Last night was the first Wednesday nighter of the season. Went to see the weigh in, I didnt fish. Good thing I didnt because there werent any impressing weights brought in. 9.5# took first 5.5# took a check. Big Bass was something like 4.10#.


----------



## goodday (Dec 24, 2004)

anyone know the winning weight for Wed. 5/11?


----------



## Procraftboats21 (Apr 6, 2004)

12.5lbs ---> smeltzer/amideo


----------



## -[iRb]-Rob (Apr 15, 2004)

Are the full standing posted anywhere on line? I was curious how Endress/Endress did....


----------



## Mr.Bass. (Feb 27, 2005)

No they arent online, it is just a small open club that you can fish when ever you want. They dont have a website or anything.


----------



## Reel Man (Jul 4, 2004)

Mr. Bass, Who do you contact if you want to fish one of these opens? Any idea what the entry fee is?


----------



## johnboy111711 (Apr 7, 2004)

i believe the entry fee is 20$ you just show up and give them the money.


----------



## exexec (Apr 12, 2004)

The guy who runs it is Marty Salchak and I saw him a couple times at Norton Marine working there so I think you get ahold of him there.


----------



## Mr.Bass. (Feb 27, 2005)

Yes his name is Marty Salchak, his phone number is 330-618-4433. If you cant reach him with this number give Norton marine a call at 330-644-5020. 

The annual yearly fee is $40, but after that it is $20 a week. Show up whenever you want. Pay at ramp.


----------



## Reel Man (Jul 4, 2004)

What time does the tourney start and end? What is the payout? How many boats normally participate?


----------



## Mr.Bass. (Feb 27, 2005)

Tournament is from 5-9pm, registration is at 4:15 all boats must be registered by 4:45pm Blast off 5pm

On a good day you can expect close to 50 boats, last 2 weeks we have only had maybe 35-40 boats but will pick up later in the season.
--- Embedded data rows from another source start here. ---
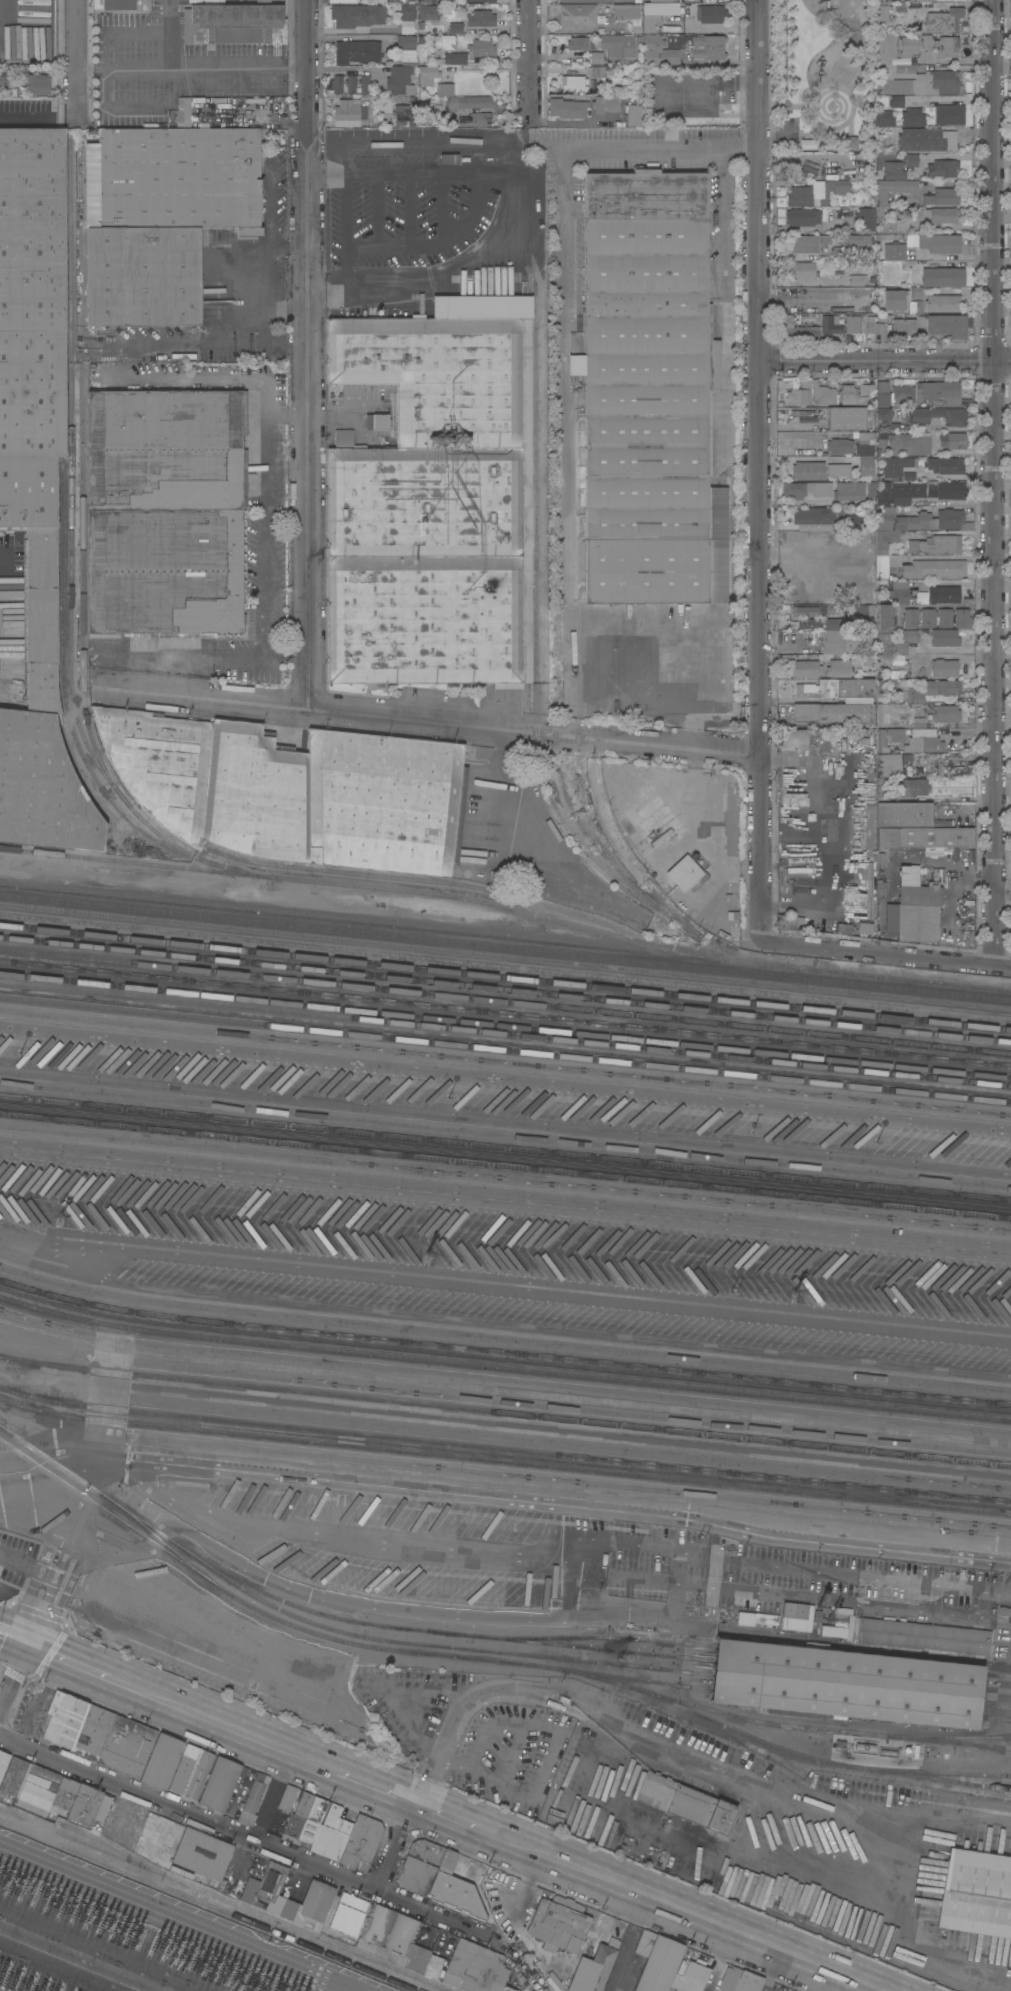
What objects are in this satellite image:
building: (480, 0)
building: (657, 0)
building: (914, 0)
building: (343, 1)
building: (406, 1)
building: (586, 1)
building: (629, 1)
building: (263, 2)
building: (427, 2)
building: (121, 4)
building: (930, 5)
building: (1010, 8)
building: (407, 11)
building: (626, 11)
building: (882, 12)
road: (24, 13)
building: (430, 13)
building: (711, 13)
building: (357, 14)
building: (577, 15)
building: (481, 18)
building: (944, 19)
building: (233, 20)
building: (651, 24)
building: (454, 27)
building: (620, 27)
building: (405, 28)
road: (116, 29)
building: (635, 30)
road: (168, 34)
road: (353, 38)
building: (406, 41)
building: (444, 41)
building: (926, 41)
building: (578, 42)
building: (619, 44)
building: (909, 45)
building: (946, 45)
building: (709, 46)
building: (481, 47)
building: (660, 49)
building: (358, 50)
building: (454, 57)
building: (596, 58)
road: (76, 62)
road: (528, 62)
road: (191, 67)
road: (346, 70)
building: (596, 71)
building: (402, 73)
building: (910, 73)
building: (427, 75)
building: (38, 83)
building: (337, 83)
building: (351, 83)
building: (364, 83)
building: (574, 83)
building: (8, 84)
building: (445, 89)
building: (470, 101)
building: (897, 101)
building: (605, 103)
road: (115, 107)
building: (567, 107)
building: (186, 111)
road: (67, 112)
road: (28, 113)
building: (349, 113)
building: (403, 114)
building: (949, 114)
building: (634, 115)
building: (912, 116)
building: (883, 117)
building: (477, 119)
building: (426, 122)
building: (926, 139)
building: (851, 142)
building: (808, 143)
building: (449, 158)
building: (911, 159)
building: (942, 168)
building: (893, 170)
road: (993, 180)
road: (759, 181)
building: (894, 188)
building: (816, 192)
building: (942, 196)
road: (519, 203)
building: (942, 214)
building: (164, 216)
building: (802, 216)
building: (865, 217)
road: (344, 233)
building: (854, 239)
building: (896, 239)
building: (808, 242)
building: (939, 242)
building: (839, 252)
building: (801, 270)
building: (942, 276)
building: (856, 279)
road: (263, 280)
road: (725, 292)
building: (894, 299)
building: (943, 304)
building: (867, 323)
building: (881, 323)
building: (839, 324)
building: (944, 324)
building: (904, 326)
road: (562, 330)
building: (794, 330)
road: (308, 354)
road: (885, 361)
road: (219, 375)
building: (938, 392)
building: (649, 393)
building: (812, 393)
building: (877, 394)
building: (938, 415)
building: (845, 418)
building: (376, 421)
road: (948, 427)
building: (898, 435)
building: (865, 436)
building: (953, 439)
building: (839, 445)
building: (864, 449)
building: (945, 464)
building: (897, 465)
building: (866, 467)
road: (287, 469)
building: (836, 469)
building: (808, 471)
railway: (84, 476)
building: (908, 476)
building: (35, 485)
building: (807, 489)
building: (849, 491)
building: (917, 491)
building: (434, 499)
road: (815, 501)
road: (957, 502)
building: (165, 511)
building: (818, 518)
building: (857, 521)
railway: (73, 526)
building: (881, 541)
building: (936, 544)
railway: (581, 547)
road: (5, 557)
building: (935, 568)
road: (953, 583)
building: (899, 591)
building: (945, 594)
road: (939, 606)
building: (815, 609)
road: (263, 610)
building: (864, 615)
building: (884, 616)
building: (944, 616)
building: (910, 617)
building: (927, 617)
building: (962, 617)
building: (810, 623)
building: (838, 623)
building: (944, 636)
building: (845, 640)
building: (895, 640)
road: (760, 650)
road: (995, 662)
building: (806, 666)
building: (838, 667)
building: (944, 667)
building: (846, 687)
building: (805, 690)
building: (932, 690)
railway: (539, 691)
road: (660, 701)
building: (833, 712)
building: (946, 713)
building: (883, 716)
building: (916, 718)
railway: (71, 721)
road: (428, 721)
building: (895, 734)
building: (808, 740)
building: (882, 740)
building: (924, 741)
building: (891, 763)
building: (212, 780)
building: (915, 786)
building: (384, 801)
building: (904, 814)
building: (869, 827)
railway: (584, 828)
building: (925, 837)
building: (682, 872)
railway: (421, 879)
railway: (357, 885)
building: (917, 887)
road: (1003, 889)
building: (868, 890)
railway: (661, 897)
building: (786, 921)
building: (912, 921)
building: (865, 927)
building: (843, 928)
railway: (505, 936)
railway: (505, 947)
road: (887, 954)
railway: (505, 957)
railway: (505, 977)
railway: (505, 989)
railway: (505, 1000)
railway: (505, 1012)
railway: (505, 1025)
railway: (505, 1033)
railway: (505, 1049)
road: (505, 1077)
railway: (505, 1148)
railway: (505, 1164)
railway: (503, 1351)
railway: (503, 1368)
road: (108, 1401)
railway: (505, 1413)
railway: (504, 1449)
railway: (54, 1460)
railway: (504, 1461)
road: (70, 1490)
road: (555, 1504)
road: (65, 1527)
road: (106, 1535)
road: (352, 1540)
railway: (164, 1541)
road: (81, 1542)
road: (19, 1564)
road: (40, 1567)
road: (56, 1573)
road: (775, 1574)
road: (647, 1579)
road: (591, 1592)
road: (327, 1598)
road: (745, 1601)
road: (984, 1601)
building: (795, 1610)
building: (1004, 1610)
building: (766, 1618)
road: (30, 1623)
railway: (436, 1631)
road: (226, 1634)
road: (12, 1635)
building: (922, 1636)
railway: (328, 1637)
railway: (595, 1637)
traffic signals: (25, 1641)
railway: (392, 1641)
railway: (997, 1675)
road: (12, 1676)
road: (120, 1680)
building: (847, 1683)
railway: (997, 1689)
railway: (996, 1703)
railway: (995, 1717)
railway: (774, 1723)
building: (76, 1724)
road: (645, 1736)
railway: (949, 1736)
building: (126, 1745)
railway: (986, 1747)
railway: (816, 1757)
road: (315, 1760)
building: (3, 1761)
building: (162, 1761)
building: (191, 1771)
railway: (937, 1773)
building: (13, 1775)
building: (219, 1783)
building: (252, 1787)
road: (423, 1789)
building: (66, 1793)
building: (287, 1797)
building: (685, 1802)
building: (297, 1816)
building: (743, 1818)
building: (312, 1820)
building: (331, 1833)
road: (253, 1840)
building: (361, 1842)
road: (395, 1846)
building: (426, 1850)
building: (202, 1853)
road: (599, 1877)
building: (271, 1882)
road: (890, 1882)
building: (441, 1883)
building: (976, 1893)
building: (316, 1900)
railway: (219, 1901)
building: (348, 1913)
building: (558, 1923)
building: (396, 1941)
building: (656, 1960)
building: (594, 1967)
building: (476, 1968)
road: (830, 1972)
building: (690, 1977)
building: (728, 1977)
building: (748, 1982)
road: (828, 1982)
road: (11, 1986)
railway: (435, 1990)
Are you thinking about fishing a few Rob?


----------



## Reel Man (Jul 4, 2004)

Reel Lady and I have wanted to fish an evening open. We considered Mosquito on Thursdays if we can get over there but may try Portage one of these Wednesdays.


----------



## Mr.Bass. (Feb 27, 2005)

Cool maybe we will see you guys out some time. Oh ya i forgot, payouts are based on participation (boats) they pay back 5 or 6 places.


----------